** Opening Exercise data block **

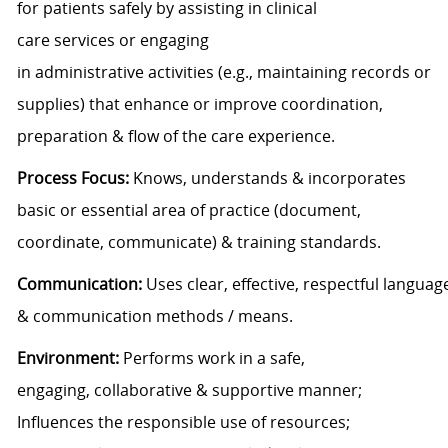
for
patients
safely
by assisting in
clinical
care
services
or engaging
in
administrative
activities
(
e.g., maintaining records or
supplies)
that enhance
or improve
coordination
,
preparation & flow
of
the care experience
.
Process
Focus
:
Knows, understands
&
incorporates
basic
or essential
area
of
practice (document,
coordinate, communicate)
&
training standards
.
Communication:
Uses
clear,
effective
,
respectful
languag
&
communication
methods / means.
Environment:
Performs work in a safe
,
engaging,
collaborative
& supportive
manner;
Influences the responsible use of resources;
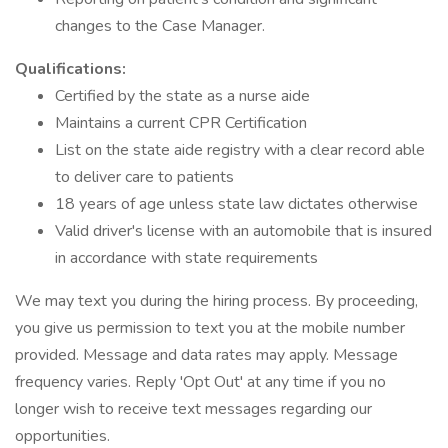
changes to the Case Manager.
Qualifications:
Certified by the state as a nurse aide
Maintains a current CPR Certification
List on the state aide registry with a clear record able
to deliver care to patients
18 years of age unless state law dictates otherwise
Valid driver's license with an automobile that is insured
in accordance with state requirements
We may text you during the hiring process. By proceeding,
you give us permission to text you at the mobile number
provided. Message and data rates may apply. Message
frequency varies. Reply 'Opt Out' at any time if you no
longer wish to receive text messages regarding our
opportunities.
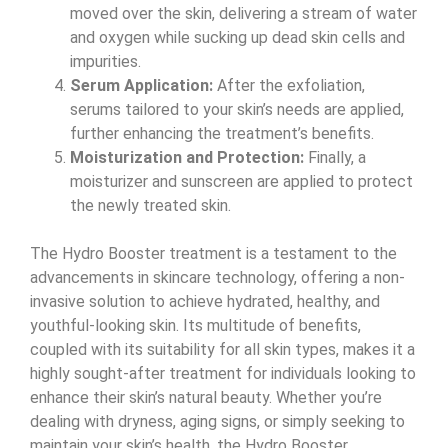
moved over the skin, delivering a stream of water
and oxygen while sucking up dead skin cells and
impurities.
Serum Application:
After the exfoliation,
serums tailored to your skin’s needs are applied,
further enhancing the treatment’s benefits.
Moisturization and Protection:
Finally, a
moisturizer and sunscreen are applied to protect
the newly treated skin.
The Hydro Booster treatment is a testament to the
advancements in skincare technology, offering a non-
invasive solution to achieve hydrated, healthy, and
youthful-looking skin. Its multitude of benefits,
coupled with its suitability for all skin types, makes it a
highly sought-after treatment for individuals looking to
enhance their skin’s natural beauty. Whether you’re
dealing with dryness, aging signs, or simply seeking to
maintain your skin’s health, the Hydro Booster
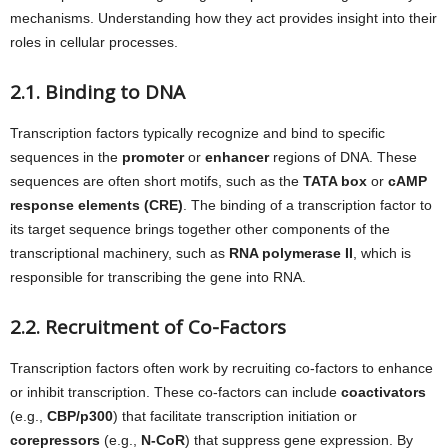
mechanisms. Understanding how they act provides insight into their
roles in cellular processes.
2.1. Binding to DNA
Transcription factors typically recognize and bind to specific
sequences in the
promoter
or
enhancer
regions of DNA. These
sequences are often short motifs, such as the
TATA box
or
cAMP
response elements (CRE)
. The binding of a transcription factor to
its target sequence brings together other components of the
transcriptional machinery, such as
RNA polymerase II
, which is
responsible for transcribing the gene into RNA.
2.2. Recruitment of Co-Factors
Transcription factors often work by recruiting co-factors to enhance
or inhibit transcription. These co-factors can include
coactivators
(e.g.,
CBP/p300
) that facilitate transcription initiation or
corepressors
(e.g.,
N-CoR
) that suppress gene expression. By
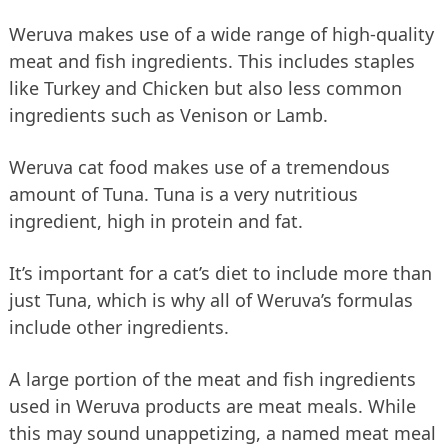
Weruva makes use of a wide range of high-quality
meat and fish ingredients. This includes staples
like Turkey and Chicken but also less common
ingredients such as Venison or Lamb.
Weruva cat food makes use of a tremendous
amount of Tuna. Tuna is a very nutritious
ingredient, high in protein and fat.
It’s important for a cat’s diet to include more than
just Tuna, which is why all of Weruva’s formulas
include other ingredients.
A large portion of the meat and fish ingredients
used in Weruva products are meat meals. While
this may sound unappetizing, a named meat meal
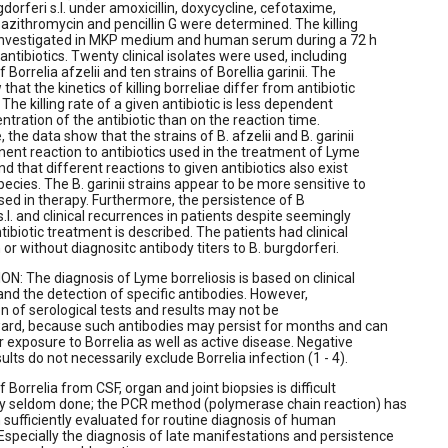
rgdorferi s.l. under amoxicillin, doxycycline, cefotaxime,
 azithromycin and pencillin G were determined. The killing
investigated in MKP medium and human serum during a 72 h
antibiotics. Twenty clinical isolates were used, including
f Borrelia afzelii and ten strains of Borellia garinii. The
that the kinetics of killing borreliae differ from antibiotic
. The killing rate of a given antibiotic is less dependent
ntration of the antibiotic than on the reaction time.
the data show that the strains of B. afzelii and B. garinii
nent reaction to antibiotics used in the treatment of Lyme
nd that different reactions to given antibiotics also exist
pecies. The B. garinii strains appear to be more sensitive to
used in therapy. Furthermore, the persistence of B
s.l. and clinical recurrences in patients despite seemingly
ibiotic treatment is described. The patients had clinical
 or without diagnositc antibody titers to B. burgdorferi.
: The diagnosis of Lyme borreliosis is based on clinical
d the detection of specific antibodies. However,
on of serological tests and results may not be
ward, because such antibodies may persist for months and can
or exposure to Borrelia as well as active disease. Negative
ults do not necessarily exclude Borrelia infection (1 - 4).
f Borrelia from CSF, organ and joint biopsies is difficult
ely seldom done; the PCR method (polymerase chain reaction) has
 sufficiently evaluated for routine diagnosis of human
specially the diagnosis of late manifestations and persistence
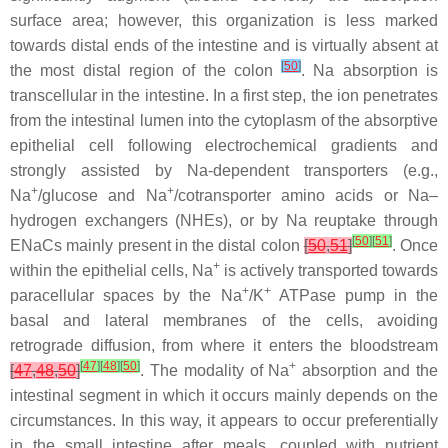
surface area; however, this organization is less marked
towards distal ends of the intestine and is virtually absent at
[
50
]
the most distal region of the colon
. Na absorption is
transcellular in the intestine. In a first step, the ion penetrates
from the intestinal lumen into the cytoplasm of the absorptive
epithelial cell following electrochemical gradients and
strongly assisted by Na-dependent transporters (e.g.,
+
+
Na
/glucose and Na
/cotransporter amino acids or Na–
hydrogen exchangers (NHEs), or by Na reuptake through
[
50
]
[
51
]
ENaCs mainly present in the distal colon
[
50
,
51
]
. Once
+
within the epithelial cells, Na
is actively transported towards
+
+
paracellular spaces by the Na
/K
ATPase pump in the
basal and lateral membranes of the cells, avoiding
retrograde diffusion, from where it enters the bloodstream
[
47
]
[
48
]
[
50
]
+
[
47
,
48
,
50
]
. The modality of Na
absorption and the
intestinal segment in which it occurs mainly depends on the
circumstances. In this way, it appears to occur preferentially
in the small intestine after meals, coupled with nutrient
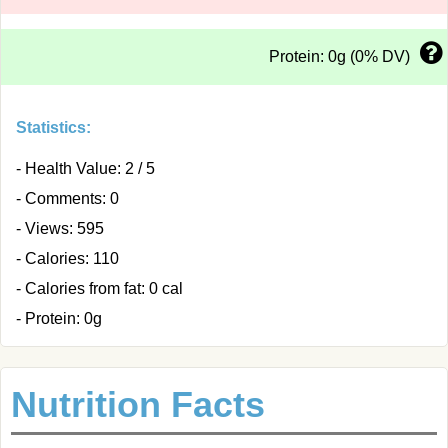
Protein: 0g (0% DV)
Statistics:
- Health Value: 2 / 5
- Comments: 0
- Views: 595
- Calories: 110
- Calories from fat: 0 cal
- Protein: 0g
Nutrition Facts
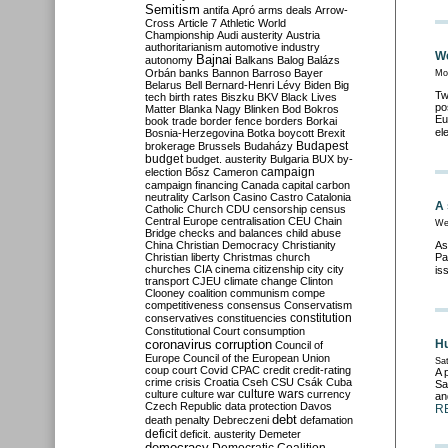
Semitism
antifa
Apró
arms deals
Arrow-
Cross
Article 7
Athletic World
Championship
Audi
austerity
Austria
authoritarianism
automotive industry
We
Bajnai
autonomy
Balkans
Balog
Balázs
Orbán
banks
Bannon
Barroso
Bayer
Mo
Belarus
Bell
Bernard-Henri Lévy
Biden
Big
Tw
tech
birth rates
Biszku
BKV
Black Lives
po
Matter
Blanka Nagy
Blinken
Bod
Bokros
Eu
book trade
border fence
borders
Borkai
el
Bosnia-Herzegovina
Botka
boycott
Brexit
Budapest
brokerage
Brussels
Budaházy
budget
budget. austerity
Bulgaria
BUX
by-
campaign
election
Bősz
Cameron
campaign financing
Canada
capital
carbon
neutrality
Carlson
Casino
Castro
Catalonia
A 
Catholic Church
CDU
censorship
census
Central Europe
centralisation
CEU
Chain
We
Bridge
checks and balances
child abuse
China
Christian Democracy
Christianity
As
Christian liberty
Christmas
church
Pa
churches
CIA
cinema
citizenship
city
city
is
transport
CJEU
climate change
Clinton
Clooney
coalition
communism
compe
competitiveness
consensus
Conservatism
constitution
conservatives
constituencies
Constitutional Court
consumption
coronavirus
Hu
corruption
Council of
Europe
Council of the European Union
Sat
coup
court
Covid
CPAC
credit
credit-rating
A 
crime
crisis
Croatia
Cseh
CSU
Csák
Cuba
Sa
culture
culture war
culture wars
currency
an
Czech Republic
data protection
Davos
R
debt
death penalty
Debreczeni
defamation
deficit
deficit. austerity
Demeter
democracy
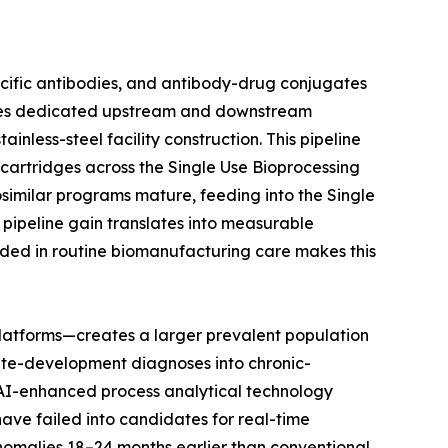
ecific antibodies, and antibody-drug conjugates
uires dedicated upstream and downstream
nless-steel facility construction. This pipeline
n cartridges across the Single Use Bioprocessing
osimilar programs mature, feeding into the Single
pipeline gain translates into measurable
ded in routine biomanufacturing care makes this
latforms—creates a larger prevalent population
ute-development diagnoses into chronic-
t AI-enhanced process analytical technology
have failed into candidates for real-time
anomalies 18–24 months earlier than conventional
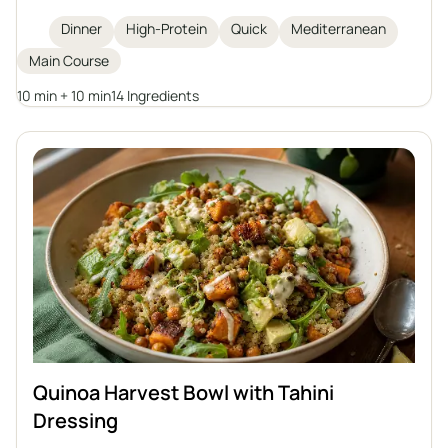
vibrant herby yogurt sauce. The dish is high in
Dinner
High-Protein
Quick
Mediterranean
protein and omega-3 fatty acids, simple to prepare
Main Course
in just 20 minutes, and best enjoyed with greens and
grains for a complete, healthy meal.
10 min + 10 min
14 Ingredients
Quinoa Harvest Bowl with Tahini
Dressing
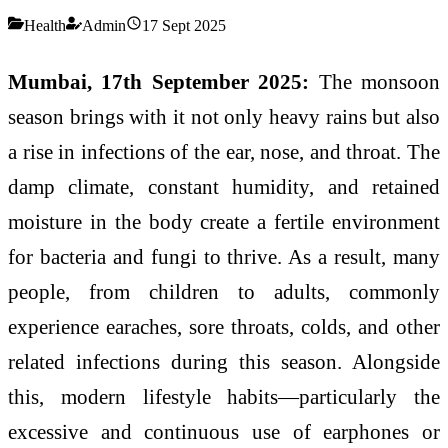
Health
Admin
17 Sept 2025
Mumbai, 17th September 2025:
The monsoon
season brings with it not only heavy rains but also
a rise in infections of the ear, nose, and throat. The
damp climate, constant humidity, and retained
moisture in the body create a fertile environment
for bacteria and fungi to thrive. As a result, many
people, from children to adults, commonly
experience earaches, sore throats, colds, and other
related infections during this season. Alongside
this, modern lifestyle habits—particularly the
excessive and continuous use of earphones or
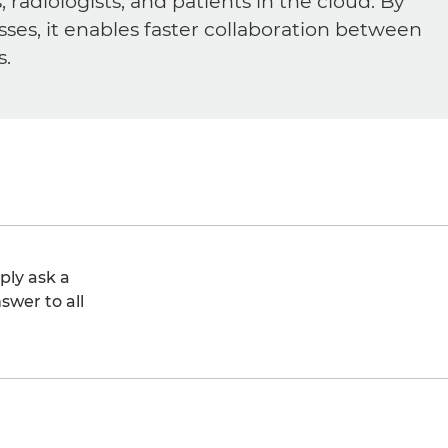
diologists, and patients in the cloud. By
sses, it enables faster collaboration between
s.
ply ask a
swer to all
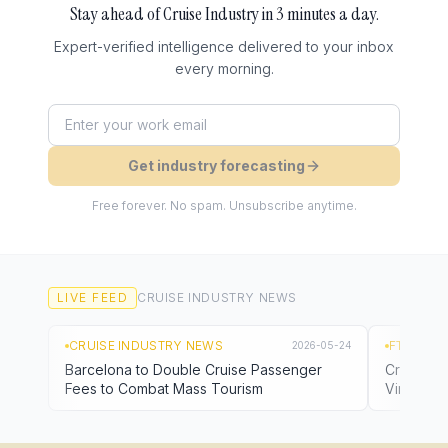
Stay ahead of
Cruise Industry
in 3 minutes a day.
Expert-verified intelligence delivered to your inbox
every morning.
Get industry forecasting
Free forever. No spam. Unsubscribe anytime.
LIVE FEED
CRUISE INDUSTRY
NEWS
CRUISE INDUSTRY NEWS
FTN NEW
2026-05-24
Barcelona to Double Cruise Passenger
Cruise Li
Fees to Combat Mass Tourism
Virus Out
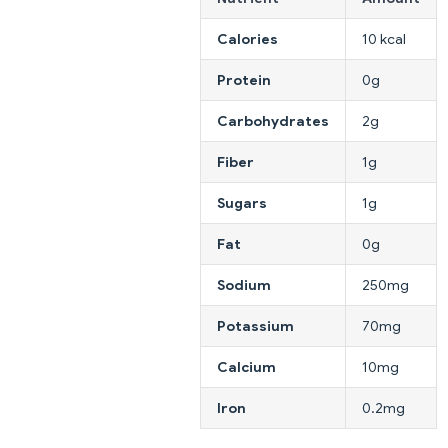
Calories
10 kcal
Protein
0g
Carbohydrates
2g
Fiber
1g
Sugars
1g
Fat
0g
Sodium
250mg
Potassium
70mg
Calcium
10mg
Iron
0.2mg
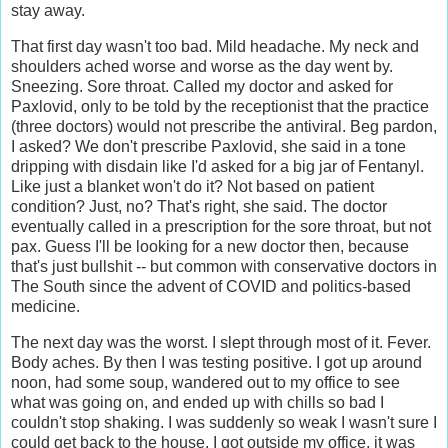
stay away.
That first day wasn't too bad. Mild headache. My neck and
shoulders ached worse and worse as the day went by.
Sneezing. Sore throat. Called my doctor and asked for
Paxlovid, only to be told by the receptionist that the practice
(three doctors) would not prescribe the antiviral. Beg pardon,
I asked? We don't prescribe Paxlovid, she said in a tone
dripping with disdain like I'd asked for a big jar of Fentanyl.
Like just a blanket won't do it? Not based on patient
condition? Just, no? That's right, she said. The doctor
eventually called in a prescription for the sore throat, but not
pax. Guess I'll be looking for a new doctor then, because
that's just bullshit -- but common with conservative doctors in
The South since the advent of COVID and politics-based
medicine.
The next day was the worst. I slept through most of it. Fever.
Body aches. By then I was testing positive. I got up around
noon, had some soup, wandered out to my office to see
what was going on, and ended up with chills so bad I
couldn't stop shaking. I was suddenly so weak I wasn't sure I
could get back to the house. I got outside my office, it was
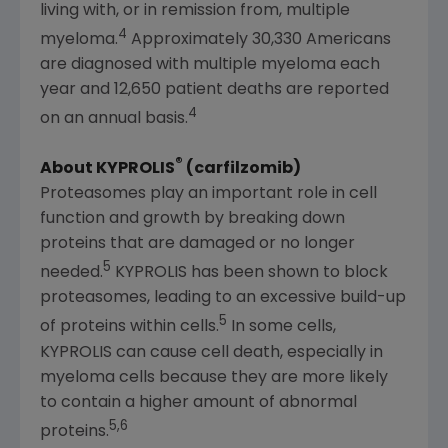
living with, or in remission from, multiple
4
myeloma.
Approximately 30,330 Americans
are diagnosed with multiple myeloma each
year and 12,650 patient deaths are reported
4
on an annual basis.
®
About KYPROLIS
(carfilzomib)
Proteasomes play an important role in cell
function and growth by breaking down
proteins that are damaged or no longer
5
needed.
KYPROLIS has been shown to block
proteasomes, leading to an excessive build-up
5
of proteins within cells.
In some cells,
KYPROLIS can cause cell death, especially in
myeloma cells because they are more likely
to contain a higher amount of abnormal
5,6
proteins.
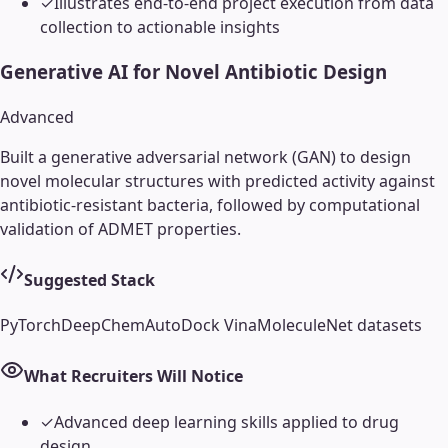
✓
Illustrates end-to-end project execution from data
collection to actionable insights
Generative AI for Novel Antibiotic Design
Advanced
Built a generative adversarial network (GAN) to design
novel molecular structures with predicted activity against
antibiotic-resistant bacteria, followed by computational
validation of ADMET properties.
Suggested Stack
PyTorch
DeepChem
AutoDock Vina
MoleculeNet datasets
What Recruiters Will Notice
✓
Advanced deep learning skills applied to drug
design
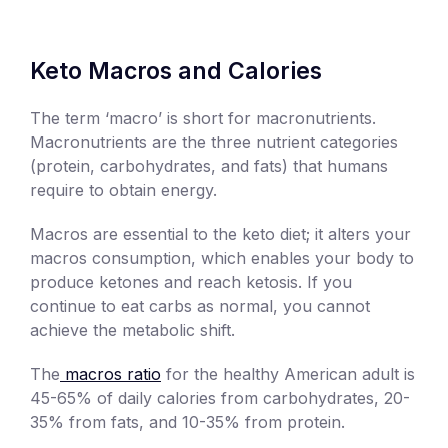
Keto Macros and Calories
The term ‘macro’ is short for macronutrients.
Macronutrients are the three nutrient categories
(protein, carbohydrates, and fats) that humans
require to obtain energy.
Macros are essential to the keto diet; it alters your
macros consumption, which enables your body to
produce ketones and reach ketosis. If you
continue to eat carbs as normal, you cannot
achieve the metabolic shift.
The
macros ratio
for the healthy American adult is
45-65% of daily calories from carbohydrates, 20-
35% from fats, and 10-35% from protein.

** Closing Exercise data block **

Start with the line above containing "serums tailored to" and end with the line containing "It’s important for". Set down that stretch exactly, without any pictures.

serums tailored to your skin’s needs are applied,
further enhancing the treatment’s benefits.
Moisturization and Protection:
Finally, a
moisturizer and sunscreen are applied to protect
the newly treated skin.
The Hydro Booster treatment is a testament to the
advancements in skincare technology, offering a non-
invasive solution to achieve hydrated, healthy, and
youthful-looking skin. Its multitude of benefits,
coupled with its suitability for all skin types, makes it a
highly sought-after treatment for individuals looking to
enhance their skin’s natural beauty. Whether you’re
dealing with dryness, aging signs, or simply seeking to
maintain your skin’s health, the Hydro Booster
mechanisms. Understanding how they act provides insight into their
roles in cellular processes.
2.1. Binding to DNA
Transcription factors typically recognize and bind to specific
sequences in the
promoter
or
enhancer
regions of DNA. These
sequences are often short motifs, such as the
TATA box
or
cAMP
response elements (CRE)
. The binding of a transcription factor to
its target sequence brings together other components of the
transcriptional machinery, such as
RNA polymerase II
, which is
responsible for transcribing the gene into RNA.
2.2. Recruitment of Co-Factors
Transcription factors often work by recruiting co-factors to enhance
or inhibit transcription. These co-factors can include
coactivators
(e.g.,
CBP/p300
) that facilitate transcription initiation or
corepressors
(e.g.,
N-CoR
) that suppress gene expression. By
Weruva makes use of a wide range of high-quality
meat and fish ingredients. This includes staples
like Turkey and Chicken but also less common
ingredients such as Venison or Lamb.
Weruva cat food makes use of a tremendous
amount of Tuna. Tuna is a very nutritious
ingredient, high in protein and fat.
It’s important for a cat’s diet to include more than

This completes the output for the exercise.